小川敦也が抜けた今季、間山柊もインカレ前に離脱…… 手負いの筑波大、浅井英矢主将を軸に一時「意地」の同点
ハドルでの声かけを今まで以上に意識
試合後の控室。インカレで最後の指揮を執り終えた吉田監督は、ミーティングで選手たちに「今年はいろいろあったなぁ」と語りかけたという。その上で「4年生だけの問題じゃないし、3年生以下もこの1年間にあったことに対して反省して、来年以降に生かしていこう」と告げた。チームにとっては、本当にいろいろあったシーズンだった。 大きな出来事として挙げられるのは、ポイントガード小川敦也のB1宇都宮ブレックス加入だろう。3位となった前回のインカレでは、3年生で優秀選手賞とアシスト王、そして最もインパクトを残した選手に贈られる「MIP賞」を受賞した。 チームとして快くプロに送り出した一方、今シーズンの筑波大をまとめるリーダーシップには課題を残した。「キャプテンシーやチームビルディングというところで、最初はすごく悩んだ。リーダーシップを取れるのって、一番はガードなんですよね。ボールを一番最初に持って指示したり、ディフェンスも最初にやったりするので」と吉田監督。主将の浅井はパワーフォワード。197cmの長身を生かし、スクリーンやリバウンドなどへの期待が高いポジションだ。「4番(パワーフォワード)や5番(センター)の選手がリーダーシップを取りたくても、ボールが来ない限りプレーできないから、『頑張ろう』とか単発的な言葉しか出てこなくなるので、そういう意味で難しい」と吉田監督は言う。 浅井自身もその課題を感じていた。
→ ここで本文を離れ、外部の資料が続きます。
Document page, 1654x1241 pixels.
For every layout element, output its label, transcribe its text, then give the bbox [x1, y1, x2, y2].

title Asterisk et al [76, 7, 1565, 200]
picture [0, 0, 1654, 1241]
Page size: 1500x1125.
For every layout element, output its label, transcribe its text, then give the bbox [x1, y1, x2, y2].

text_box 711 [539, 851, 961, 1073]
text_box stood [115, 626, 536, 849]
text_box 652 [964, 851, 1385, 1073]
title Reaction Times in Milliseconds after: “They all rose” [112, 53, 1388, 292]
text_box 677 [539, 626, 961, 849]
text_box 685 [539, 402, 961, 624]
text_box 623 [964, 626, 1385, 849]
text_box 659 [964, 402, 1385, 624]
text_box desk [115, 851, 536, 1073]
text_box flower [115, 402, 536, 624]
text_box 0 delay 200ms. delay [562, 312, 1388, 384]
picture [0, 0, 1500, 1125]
「シーズン序盤から、そこがうまくいってないことは浮き彫りになっていました。その分、3年生に頼る部分が多くなってしまって……」。試合をコントロールできない分、ハドルで積極的に声をかけた。「3年生まではコートでの声かけやコミュニケーションもあまりできていなかった」と浅井。主将になったことで意識できるようになったのは、成長の一つだろう。
今回の悔しさを忘れず、次なる舞台で
吉田監督のラストシーズンということ自体にはプレッシャーを感じていなかったが、秋季リーグを7勝15敗で終えるなど、勝てていないことに浅井は責任を感じていた。「吉田先生は、筑波大学をここまで引っ張り上げてくださった方。こういう最後になってしまったのは、本当に申し訳ないと思っています」 浅井は大学を卒業した後も、バスケ選手としてのキャリアが続く。今までのバスケ人生で、こんなに壁にぶつかって、乗り越えるためにここまで考えたことはなかったという。今回の悔しさを次なる舞台にぶつけてほしい。